Could anyone give me some comparative points relating to Love in The Rotters' Club and The Great Gatsby?
I can truly understand why you asked this question. Here we have two novels: one set in England and one set in America, one set in the 1970s and one set in the 1920s, and one focusing on teens while the other focuses on adults. Still, there are absolutely some comparative points about love between both The Great Gatsby and The Rotters Club.
First, one must consider the affair and/or the potential affairs between the adult characters of the book. For example, look at Doug’s parents. They end up getting a separation because Doug’s father has a steamy affair with a younger lady. This younger lady suddenly disappears, much like Daisy disappears back into Tom’s arms at the end of The Great Gatsby. Further, there is an affair that is, at least, proposed by Philip’s art teacher. He is so enamored with Philip’s mom that he writes long letters of seduction in a pretentious style. Even though it is a different medium, this part reminds me a lot of Gatsby’s extensive tea party he sets up at Nick’s house in order to impress Daisy.

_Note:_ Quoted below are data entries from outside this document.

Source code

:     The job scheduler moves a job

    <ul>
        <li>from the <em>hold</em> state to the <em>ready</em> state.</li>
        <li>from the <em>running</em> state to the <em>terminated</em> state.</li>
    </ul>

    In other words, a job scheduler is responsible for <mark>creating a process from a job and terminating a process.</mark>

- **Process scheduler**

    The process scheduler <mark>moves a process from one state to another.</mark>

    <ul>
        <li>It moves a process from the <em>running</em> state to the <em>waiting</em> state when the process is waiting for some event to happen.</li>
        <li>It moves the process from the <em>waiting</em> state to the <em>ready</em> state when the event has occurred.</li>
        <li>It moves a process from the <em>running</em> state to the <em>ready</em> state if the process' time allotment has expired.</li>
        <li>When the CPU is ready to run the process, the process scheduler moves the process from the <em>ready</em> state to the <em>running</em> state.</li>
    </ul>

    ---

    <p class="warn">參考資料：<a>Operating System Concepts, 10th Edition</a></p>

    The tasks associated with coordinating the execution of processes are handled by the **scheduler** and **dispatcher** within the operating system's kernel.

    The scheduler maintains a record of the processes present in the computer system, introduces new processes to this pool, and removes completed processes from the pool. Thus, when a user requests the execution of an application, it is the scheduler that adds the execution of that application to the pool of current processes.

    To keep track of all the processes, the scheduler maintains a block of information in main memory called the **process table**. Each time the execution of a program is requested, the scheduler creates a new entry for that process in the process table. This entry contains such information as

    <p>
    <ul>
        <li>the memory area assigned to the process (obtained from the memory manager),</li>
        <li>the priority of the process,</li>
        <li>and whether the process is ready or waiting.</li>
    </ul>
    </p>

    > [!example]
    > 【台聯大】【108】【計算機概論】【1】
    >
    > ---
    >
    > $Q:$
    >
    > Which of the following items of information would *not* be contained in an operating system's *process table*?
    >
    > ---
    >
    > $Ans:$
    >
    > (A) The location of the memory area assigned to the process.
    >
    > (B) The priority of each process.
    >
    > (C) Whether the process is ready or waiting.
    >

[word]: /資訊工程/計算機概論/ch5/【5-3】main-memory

Further, we can also take a few exploits of Ben Trotter near the end of the book when thinking about comparisons about love. Ben is thrilled about his first sex-experience with Cicely, and can’t wait to attend college in order to have more experiences like that. It is the quotation relating to this that relates very well to Fitzgerald’s book and the theme of love:
He was lucky, wasn’t he, to have felt that way? Lucky Uncle Benjamin! To have known happiness like that, and to have held on to it, even for a moment.
Here we see a similarity to Gatsby’s elusive “green light” of Daisy, the light that Gatsby continually stretches his arms out to, but never fully achieves. This quote suggests the same thing. Even though Ben (and Gatsby) have beautiful affairs with Cecily (and Daisy), they only “held on to” love for a moment. It continues to elude them. This quotation (and others) show that the characters of the book won’t ever reach their goals in love.
In conclusion, I am taken with the idea that The Great Gatsby would be so very interesting if told from the perspective of Daisy’s daughter, the “beautiful little fool,” and how she grew up. This is (kind of) what we get when we consider Ben’s story.